Они прощались долго и тяжело. Прижав сына к себе, мать пыталась как бы напитать его собой. А он стал по-детски крепко-крепко обнимать ее и, приподняв голову, много раз подряд ее целовать в обе щеки и руки. Он вздрогнул, ощутив губами их огрубевшую кожу. Затем он грустно свернулся в такой маленький беззащитный комочек, словно весь мир сейчас ополчился против него. В этот момент сердце Катарины окончательно растаяло, а душевные силы, которые она все это время, прилагая неимоверные усилия, держала в себе твердым комком, вдруг потеряли свою стойкость и ливнем из ее глаз обрушились на голову сына…

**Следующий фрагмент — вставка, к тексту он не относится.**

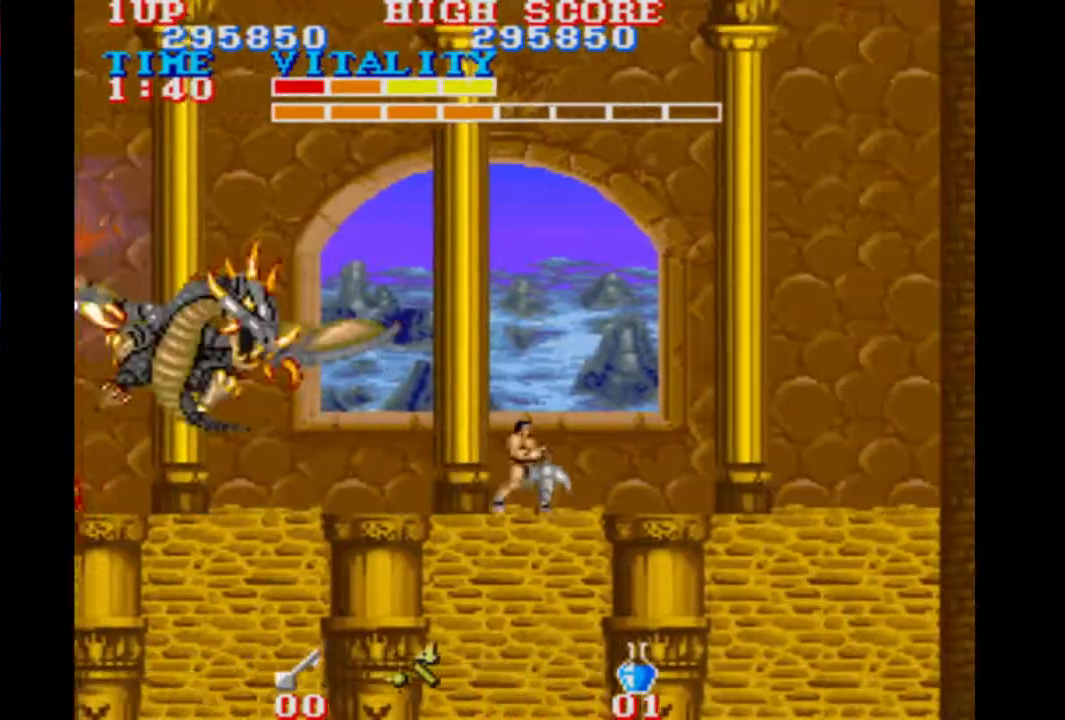
{"buttons": [], "left_stick": "center", "events": [[67, "left_stick", "left"], [200, "left_stick", "center"], [267, "B", "down"], [333, "B", "up"]]}
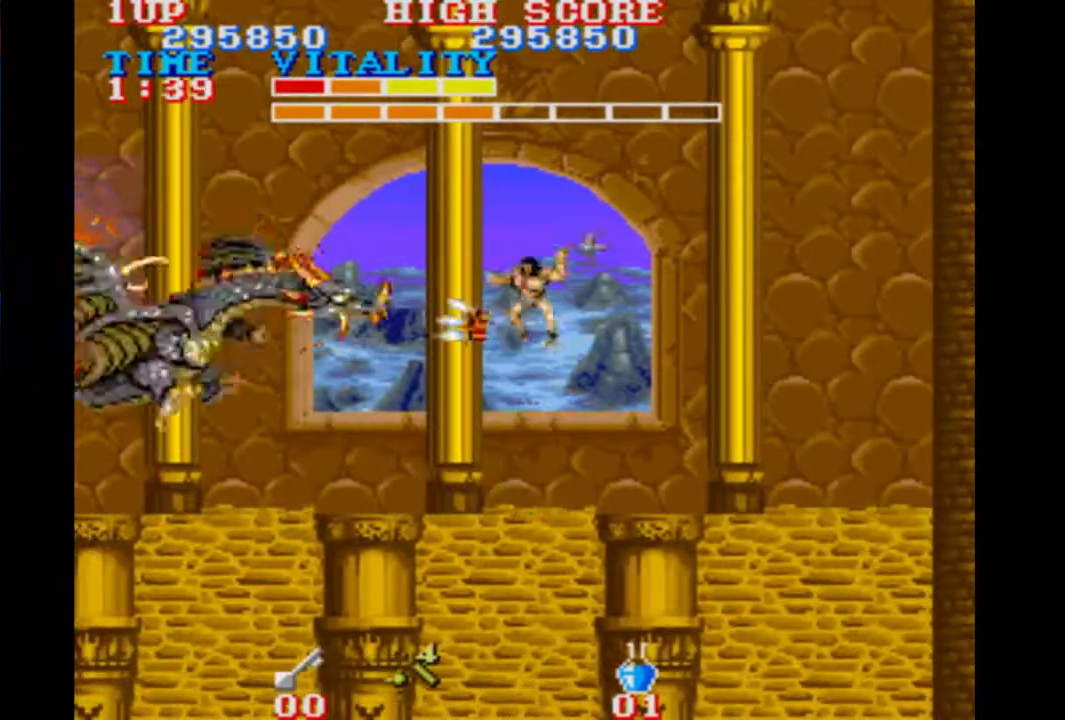
{"buttons": [], "left_stick": "center", "events": []}
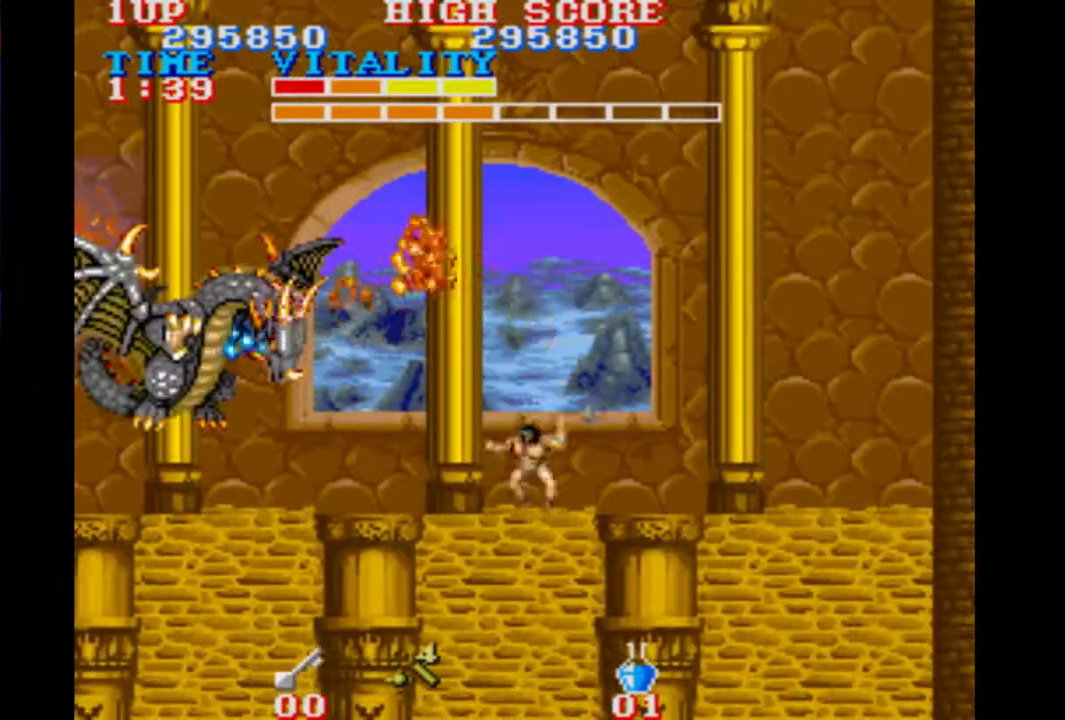
{"buttons": [], "left_stick": "center", "events": [[67, "B", "down"], [200, "B", "up"]]}
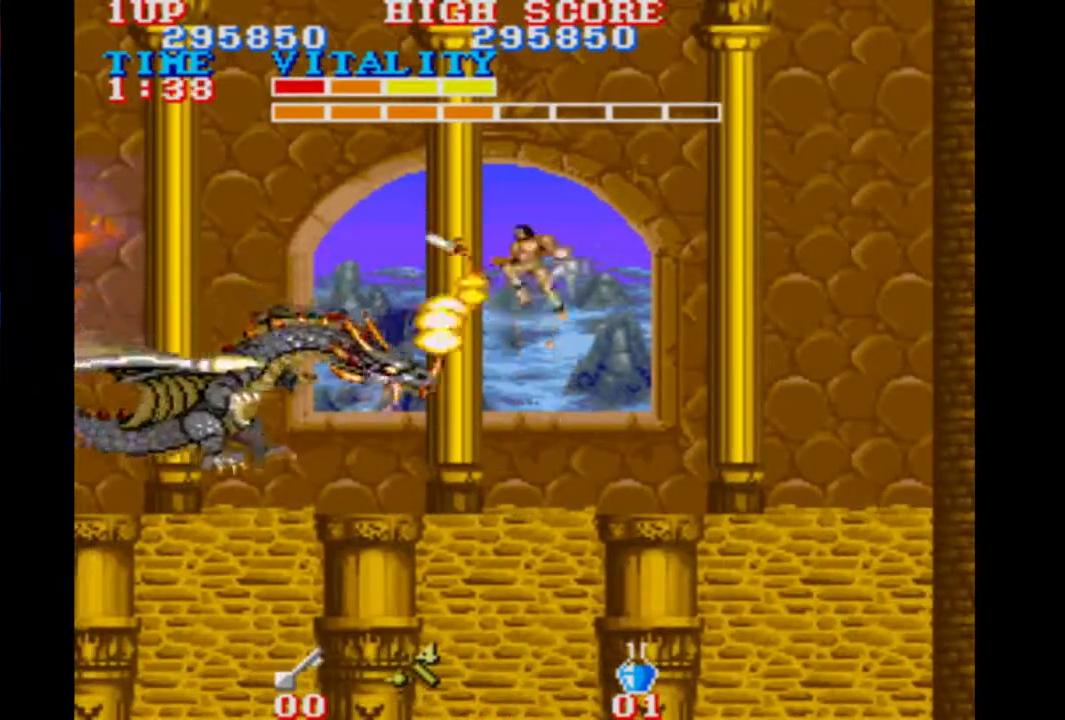
{"buttons": ["B"], "left_stick": "right", "events": [[333, "left_stick", "right"], [433, "B", "down"]]}
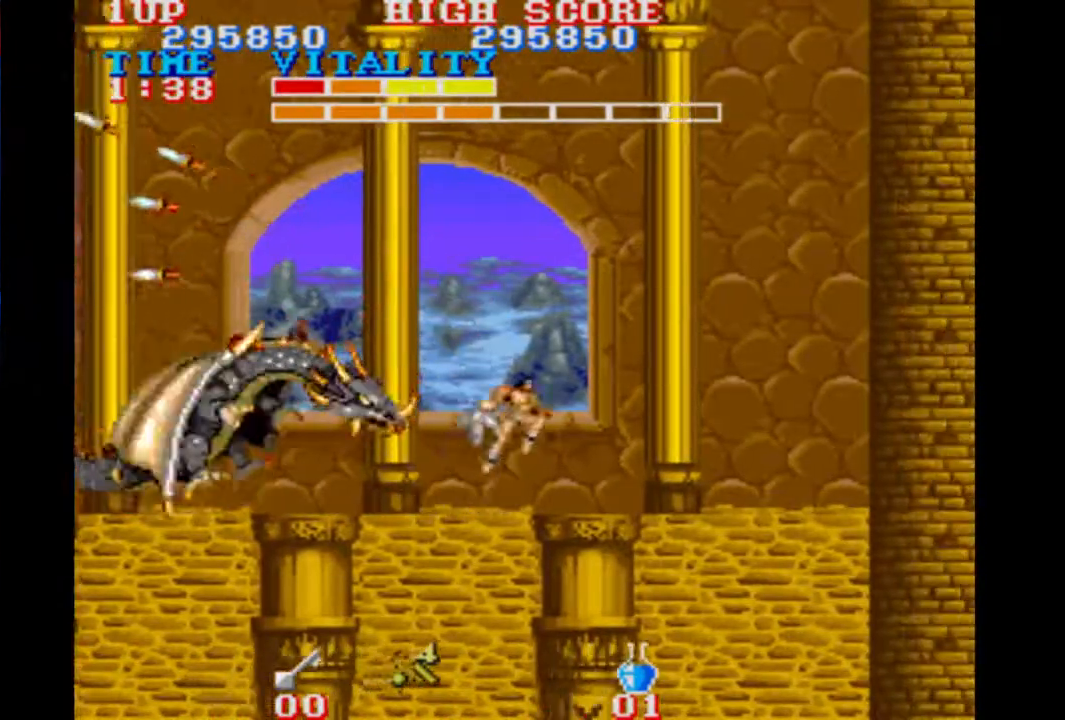
{"buttons": [], "left_stick": "center", "events": [[67, "B", "up"], [67, "left_stick", "left"], [200, "left_stick", "center"]]}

На краю этого, все еще залитого солнцем, луга стояли рядом, бок-о-бок, две вечные спутницы – Любовь и Разлука, издали безмолвно наблюдая за душераздирающим зрелищем: двумя крепко обнявшимися родственными душами Сына и Матери, навсегда связанными друг с другом незримой пуповиной, и находившимися в эту минуту в самом центре скорбного перекрестка Радости встречи и Печали расставания.


Леонардо обхватил Мать своими детскими, но уже крепкими руками, а в его памяти всплывали подробные детали самых первых воспоминаний его жизни. Он хранил их глубоко в сердце, в самом сокровенном уголке, пронеся через всю жизнь:


– Ой, почему Мама так громко стонет? Ей больно? Как же мне сейчас страшно! Стало очень тесно и больно! Я вижу что-то светлое, даже яркое. Чья-то жесткая рука больно ударяет меня… я делаю свой первый вздох, я дышу, кричу! Кажется, я родился! Я боюсь! Мне страшно и холодно! Всё вокруг такое непривычное! Неужели в этом мире можно существовать? И вдруг… что-то такое незнакомое, но уже родное, такое долгожданное лицо… Её улыбающееся лицо. И почему-то по нему текут слёзы, такие горячие. Ой, да это же моя МАМА!!! Так вот, оказывается, ты какая! И мне уже не страшно, я не кричу, я с упоением впервые пробую вкус её теплого сладковатого молока, наслаждаюсь ее запахом и засыпаю счастливым младенческим сном. Я расту… Мама подарила мне жизнь, она – мой самый дорогой человек на Земле.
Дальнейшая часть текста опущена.